Le chercheur au Laboratoire de génie de l'environnement du Département de génie civil poursuit : «Au Québec, on considère souvent que l'eau est disponible en quantité abondante. Jusqu'à maintenant, très peu d'études de caractérisation des cours d'eau portant sur l'identification et la quantification de ces contaminants ont été réalisées chez nous, contrairement à certaines régions d'Europe comme la vallée du Rhin. Une partie de nos travaux vise donc à développer des méthodes analytiques permettant la caractérisation de ces milieux pour savoir où se trouvent les contaminants dans nos cours d'eau et en quelle quantité.»

Les substances perturbatrices du système endocrinien dans la mire

Les polluants émergents forment un véritable cocktail dont les effets réels et l'interaction des composantes sont méconnus. En revanche, on connaît un peu mieux les effets des composés phénoliques que sont le triclosane, le bisphénol A et le nonylphénol : «Ces substances sont suspectées d'agir comme des perturbateurs endocriniens, c'est-à-dire qu'elles interviennent comme des hormones, en perturbant l'envoi de signaux biologiques chez certaines espèces, explique le professeur.
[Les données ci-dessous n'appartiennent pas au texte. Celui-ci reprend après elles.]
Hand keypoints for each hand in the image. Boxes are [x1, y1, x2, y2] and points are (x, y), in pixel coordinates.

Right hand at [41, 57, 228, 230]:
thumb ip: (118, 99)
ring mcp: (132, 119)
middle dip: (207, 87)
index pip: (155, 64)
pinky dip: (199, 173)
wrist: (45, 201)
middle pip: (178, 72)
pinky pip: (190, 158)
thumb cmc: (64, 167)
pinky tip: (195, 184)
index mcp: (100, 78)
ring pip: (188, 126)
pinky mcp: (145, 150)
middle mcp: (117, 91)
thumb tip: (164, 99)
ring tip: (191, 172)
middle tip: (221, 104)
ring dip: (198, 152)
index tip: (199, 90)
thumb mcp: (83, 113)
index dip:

Dans certains milieux aquatiques, la présence de ces contaminants pourrait être liée à la féminisation chez certaines espèces de poisson. Par exemple, on a constaté chez des poissons des Grands Lacs une diminution de la taille des gonades – organes reproducteurs chez les poissons mâles.»

Pour éliminer ces phénols nuisibles des eaux usées industrielles et municipales, Hubert Cabana croit qu'une solution réside dans les champignons qui vivent sur l'écorce des arbres : «Il faut savoir que le bois – et en particulier l'un de ses constituants, un biopolymère appelé la lignine – est un matériau hypercomplexe et très difficile à transformer par des moyens biologiques ou chimiques. Or, certains champignons ont la capacité de transformer la chaîne polymérique de la lignine, qui elle-même contient beaucoup de phénol.»

Le chercheur veut donc employer des enzymes dont l'origine biologique se trouve dans des champignons communs, comme le pleurote ou le shiitake, pour s'attaquer à ces contaminants phénoliques. Mais contrairement au champignon qui se fixe solidement aux arbres, le défi est de déployer efficacement les enzymes dans une usine de traitement des eaux usées sans les perdre dans l'eau à traiter.

Billes de verre

L'équipe d'Hubert Cabana doit donc déployer des stratégies pour immobiliser les enzymes fongiques. «Il faut faire en sorte de prendre ces éléments solubles et de les rendre insolubles de façon à pouvoir les confiner dans des unités de traitement et de viser à améliorer leurs propriétés, telles que la stabilité vis-à vis des éléments dénaturants présents dans les eaux usées, dit le chercheur. Pour atteindre cet objectif, l'un des moyens envisagés est de fixer les enzymes sur un support solide, par exemple, sur des billes de verre, du sable ou de l'argile.»

À terme, le projet pourrait permettre de mettre au point des bioréacteurs environnementaux, faciles à implanter, et dont le coût serait le moins élevé possible. Cela pourrait permettre un jour d'optimiser les stratégies de traitement des eaux usées pour éliminer naturellement ces contaminants émergents.